A part exchange or part exchange deal is a type of contract. In a part exchange, instead of one party to the contract paying money and the other party supplying goods/services, both parties supply goods/services, the first party supplying part money and part goods/services.
Whether a part exchange is a sale or a barter is a fine point of law. It depends from whether a monetary value is assigned to the non-money goods supplied. Several cases at law clarify this. In the case of Flynn v Mackin and Mahon[fn 1] an old car was supplied in part exchange for a new car, along with £250. This was held to be a barter, because no monetary value was affixed to the old car. However, in Aldridge v Johnson[fn 2] a similar transaction was held to be a sale, because a monetary value was assigned to the item being exchanged (23 bullocks, valued at £192), and cash then used to make up the difference to the price of the item being purchased (100 quarters of barley, valued at £215). If the contract had been structured as "23 bullocks and £23 for 100 quarters of barley" then it could have qualified as barter. It is the affixture of the monetary value of £192 to the bullocks and £215 to the barley that made it a sale. Indeed, it is not necessary even for the contracting parties themselves to assign a monetary value to the goods for a part exchange deal to be held to be a sale. In Bull v Parker,[fn 3] the court itself assigned a value (£4) for new riding equipment, sold for some old riding equipment and £2. If goods/services have obvious monetary values, then a part exchange deal can be held to be a sale.
It was held in Aldridge v Johnson that there were in fact two separate contracts, both of sale, rather than a single contract of barter. And this is one way that part exchange deals are viewed. Indeed, this is how they are always viewed in the United Kingdom for V.A.T. purposes. A supply of an old car in part exchange for a new one, at a car dealership, is two separate sales, and must be recorded by the dealer as such in account books, for V.A.T. purposes. Technically, the customer is making a "supply" for the discount given, providing the old car for an amount equal to the monetary discount, and the dealer is also making a "supply" for the full price, providing the new car for its full sale price.

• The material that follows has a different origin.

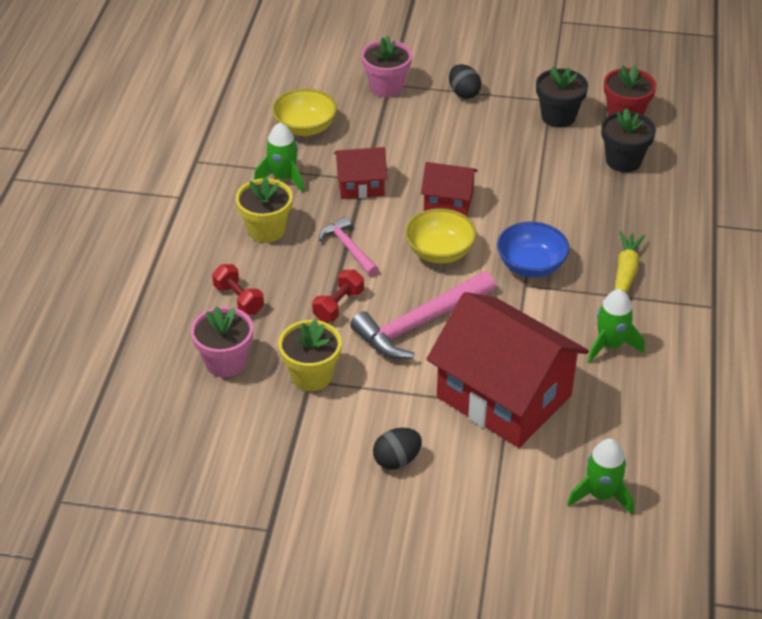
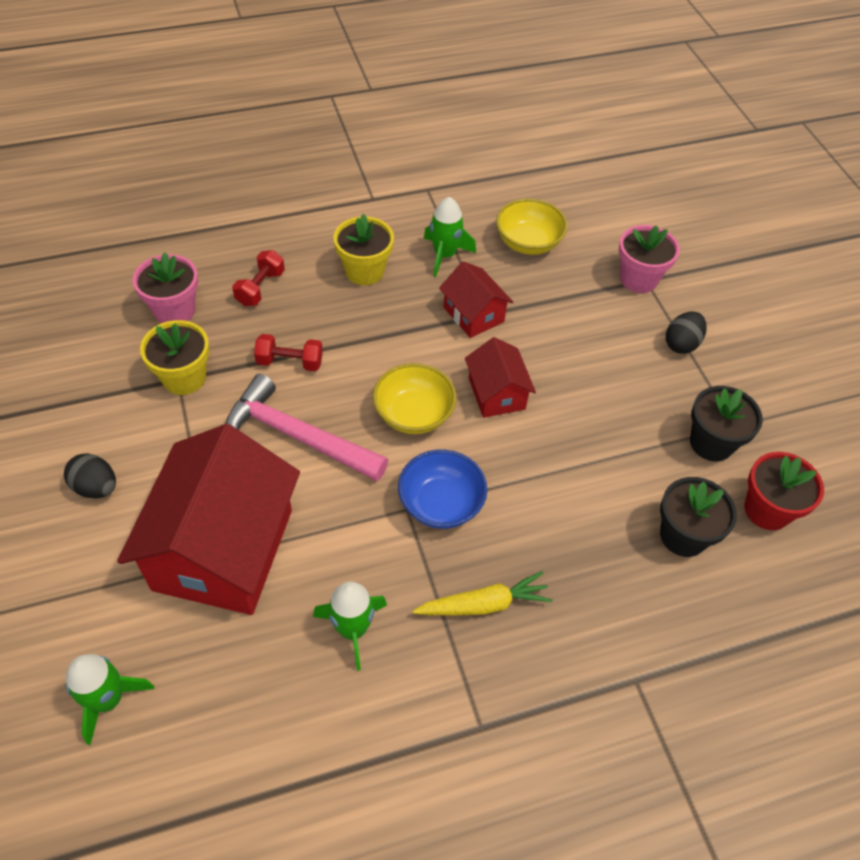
camera: 60 degrees right, 10 degrees up
(348, 248) = (375, 339): pink hammer -> none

Car dealerships are one business sector where part exchange deals are common. They are less common in other sectors. In the housing sector, for example, only a few businesses will make part exchange deals. One such is Barratt Homes, where the part exchange deal, with buyers being offered discounts for part exchange of their old houses, has in fact been an integral part of the company's business model. There is another accounting nicety for the house builder in such deals, relating to when, exactly, to take the profit on the deal. House prices change over time, and it is possible that the housebuilder may not be able to eventually sell the old, exchanged, property for the same or more than the value that it was originally exchanged for. There are two extreme views on how to render accounts for such deals, and most accounting practices fall somewhere in the spectrum in between. The one extreme has the profit on the deal taken straightaway that the new house is sold, on the presumption that the old house will sell for its exchange value. The other extreme has the profit on the deal not taken at all until the entire deal has completed, including the sale onwards of the old house received in exchange. The major accounting considerations are making provisions at year's end for part exchange stock that remains unsold, and for the predicted marketing costs of selling it.
- Flynn v Mackin and Mahon, IR 101 (1974).
- Aldridge v Johnson, 7 E&B 883 (1857).
- Bull v Parker, 2 DOWL NS 345 (1842).